### Table of Contents

# Gear Ratios

## Overview: Speed vs. Torque

One can think of strength and speed as two people sharing a not-large-enough blanket at night; if one person gets more blanket, the other gets colder. There's no other way about it. With VEX motors, one can either have more strength **OR** more speed, but not both. These are the choices, illustrated below. Student teams will have to decide what the best balance of speed and strength is, *for each instance where they are using a motor*. Usually it comes down to something like, “What's the fastest speed we can get for the strength we require?” or, “How strong does it need to be to lift the heaviest thing we need to move?”

So what is *torque*? While the technical definition is “a measure of the rotational influence that a force has on an object,” for VEX motors (which rotate), torque can most easily be thought of as a motor's force or, basically, strength in the diagram above.

> [Goal of the exercise] Reproduce the gear ratios page word for word, from "So what is *torque*?" up to and including "the diagram above.". The records have no connection to the gear ratios page.

> [Records provided]
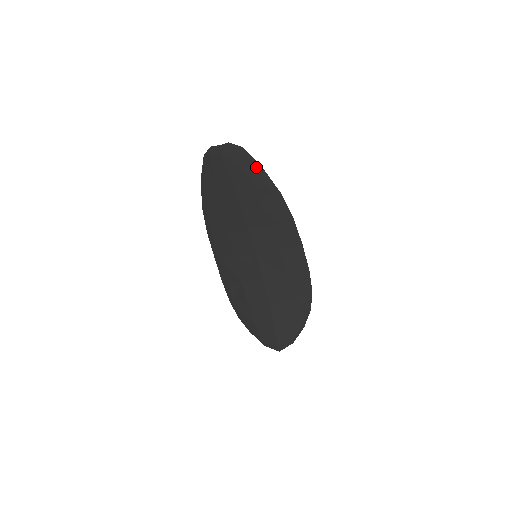
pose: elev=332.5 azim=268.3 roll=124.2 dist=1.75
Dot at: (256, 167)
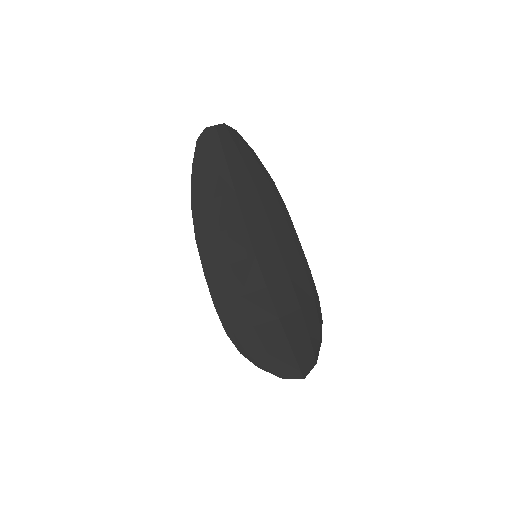
Dot at: (250, 151)
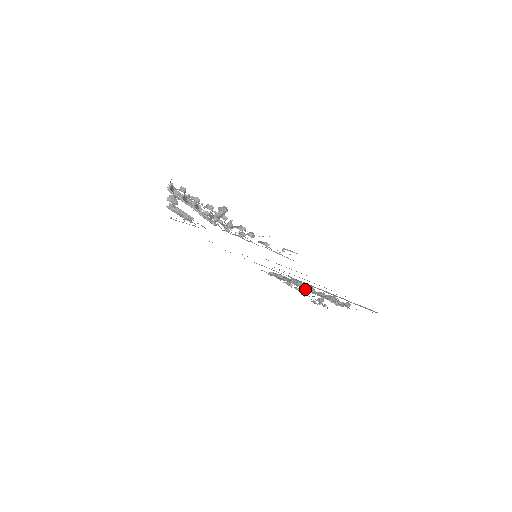
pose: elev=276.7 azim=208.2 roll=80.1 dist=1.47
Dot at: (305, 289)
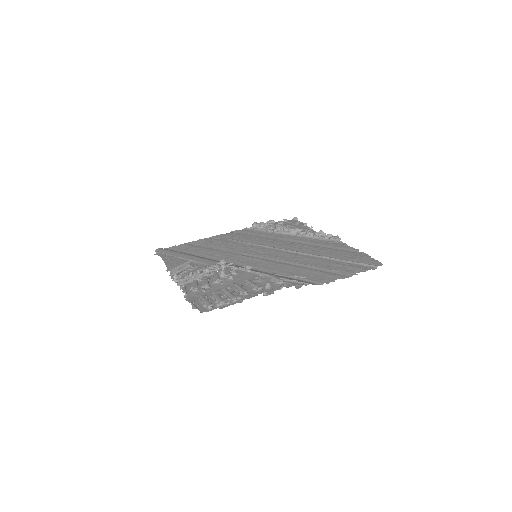
Dot at: (295, 236)
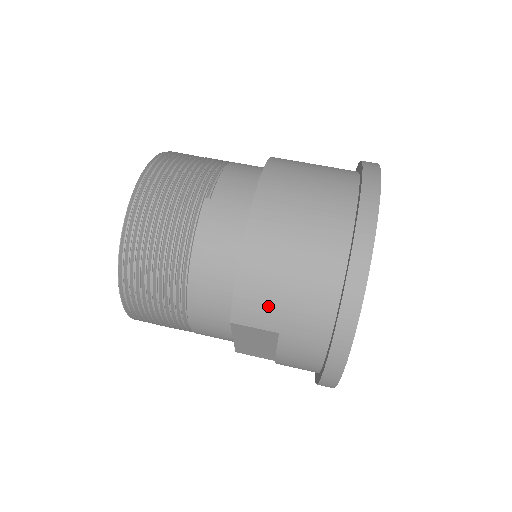
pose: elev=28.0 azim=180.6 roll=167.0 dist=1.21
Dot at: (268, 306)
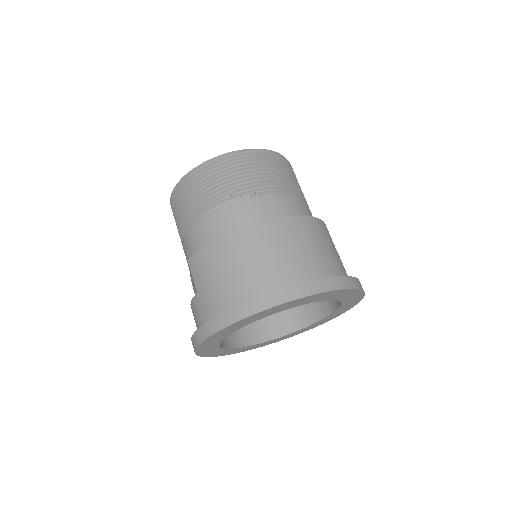
Dot at: (205, 274)
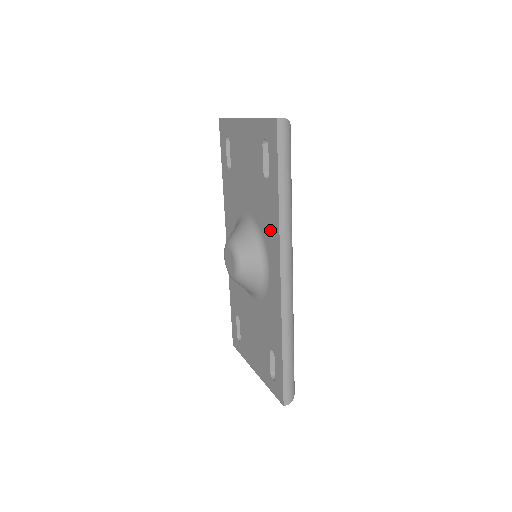
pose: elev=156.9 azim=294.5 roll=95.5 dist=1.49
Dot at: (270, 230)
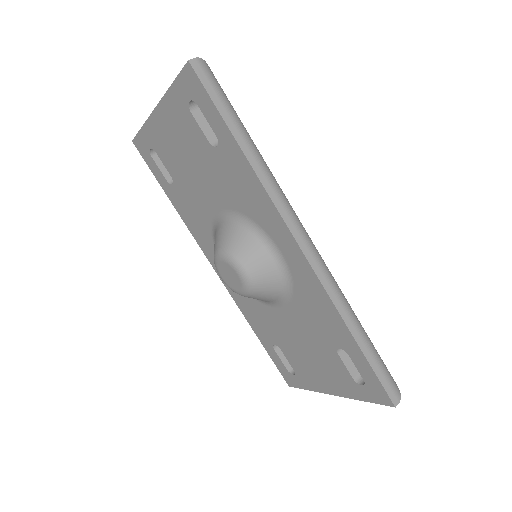
Dot at: (255, 202)
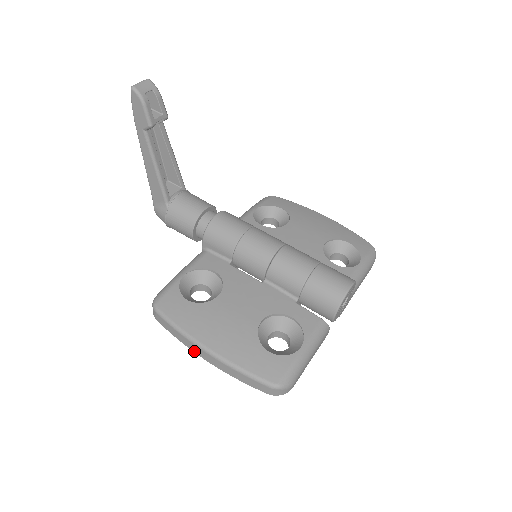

> [Result below]
So what is *torque*? While the technical definition is “a measure of the rotational influence that a force has on an object,” for VEX motors (which rotate), torque can most easily be thought of as a motor's force or, basically, strength in the diagram above.